Due to the set size, we can use the 1024 items of the set to test the model.

In [24]:
train_subset = ft_ds['train'].shuffle(seed=42).select(range(1024))

def tokenize_function(example):
    tokens = tokenizer(
        example["reannotated_assistant_content"],
        truncation=True,
        padding="max_length",
        max_length=32768
    )
    tokens = {k: torch.tensor(v).to(device) for k, v in tokens.items()}  # Move to MPS
    return tokens

tokenized_ds = train_subset.map(tokenize_function, batched=True)
tokenized_ds.set_format(type="torch", columns=["input_ids", "attention_mask"])

Map:   0%|          | 0/1024 [00:00<?, ? examples/s]

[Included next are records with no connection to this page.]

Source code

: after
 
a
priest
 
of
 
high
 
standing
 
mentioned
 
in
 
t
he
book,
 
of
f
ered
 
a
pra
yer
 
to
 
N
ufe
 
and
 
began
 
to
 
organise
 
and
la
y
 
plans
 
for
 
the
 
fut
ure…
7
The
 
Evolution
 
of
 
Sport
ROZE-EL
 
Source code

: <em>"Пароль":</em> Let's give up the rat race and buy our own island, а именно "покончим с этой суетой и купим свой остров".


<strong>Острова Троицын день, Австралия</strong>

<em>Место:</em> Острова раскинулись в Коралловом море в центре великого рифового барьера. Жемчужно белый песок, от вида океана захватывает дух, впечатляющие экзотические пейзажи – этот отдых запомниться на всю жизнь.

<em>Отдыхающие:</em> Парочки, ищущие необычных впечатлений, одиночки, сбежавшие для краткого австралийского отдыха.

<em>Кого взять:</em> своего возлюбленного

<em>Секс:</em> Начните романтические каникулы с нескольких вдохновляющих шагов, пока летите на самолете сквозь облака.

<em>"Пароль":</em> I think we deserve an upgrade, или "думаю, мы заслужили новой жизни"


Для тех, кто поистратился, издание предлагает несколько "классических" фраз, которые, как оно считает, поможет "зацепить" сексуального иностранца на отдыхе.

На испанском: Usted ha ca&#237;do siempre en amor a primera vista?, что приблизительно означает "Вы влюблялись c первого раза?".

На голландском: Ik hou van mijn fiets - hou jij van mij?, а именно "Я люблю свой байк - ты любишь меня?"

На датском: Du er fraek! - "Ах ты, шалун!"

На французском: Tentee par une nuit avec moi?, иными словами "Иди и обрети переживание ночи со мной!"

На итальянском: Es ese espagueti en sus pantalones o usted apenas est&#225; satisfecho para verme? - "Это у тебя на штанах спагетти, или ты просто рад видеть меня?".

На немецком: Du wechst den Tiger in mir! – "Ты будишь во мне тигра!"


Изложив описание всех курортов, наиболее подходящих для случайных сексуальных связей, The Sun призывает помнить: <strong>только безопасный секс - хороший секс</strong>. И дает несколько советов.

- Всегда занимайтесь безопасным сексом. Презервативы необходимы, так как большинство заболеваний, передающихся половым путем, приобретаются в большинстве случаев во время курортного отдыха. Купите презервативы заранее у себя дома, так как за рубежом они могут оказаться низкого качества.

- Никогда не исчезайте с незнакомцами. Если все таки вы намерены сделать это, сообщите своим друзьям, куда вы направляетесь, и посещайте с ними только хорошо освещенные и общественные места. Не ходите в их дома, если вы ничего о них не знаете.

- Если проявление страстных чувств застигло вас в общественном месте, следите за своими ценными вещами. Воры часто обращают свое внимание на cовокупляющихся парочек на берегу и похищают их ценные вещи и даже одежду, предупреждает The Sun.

### Try to train the model

In [27]:
from transformers import TrainingArguments, Trainer
import gc
import torch

gc.collect()
torch.mps.empty_cache()

training_args = TrainingArguments(
    output_dir="./stage_1",
    per_device_train_batch_size=1,
    gradient_accumulation_steps=8,
    num_train_epochs=3,  # 3 epochs to make use of 1000 examples
    learning_rate=5e-5,
    warmup_steps=50,
    weight_decay=0.01,
    save_strategy="epoch",
    logging_dir="./logs"
)

class MPS_Trainer(Trainer):
    def compute_loss(self, model, inputs, return_outputs=False, num_items_in_batch=None):
        inputs = {k: v.to(device) for k, v in inputs.items()}  # Move inputs to MPS
        outputs = model(**inputs)
        loss = outputs.loss
        return (loss, outputs) if return_outputs else loss

trainer = MPS_Trainer(
    model=model,
    args=training_args,
    train_dataset=tokenized_ds,
    tokenizer=tokenizer
)

trainer.train()

  trainer = MPS_Trainer(


RuntimeError: MPS backend out of memory (MPS allocated: 16.22 GB, other allocations: 816.00 KB, max allowed: 18.13 GB). Tried to allocate 2.00 GB on private pool. Use PYTORCH_MPS_HIGH_WATERMARK_RATIO=0.0 to disable upper limit for memory allocations (may cause system failure).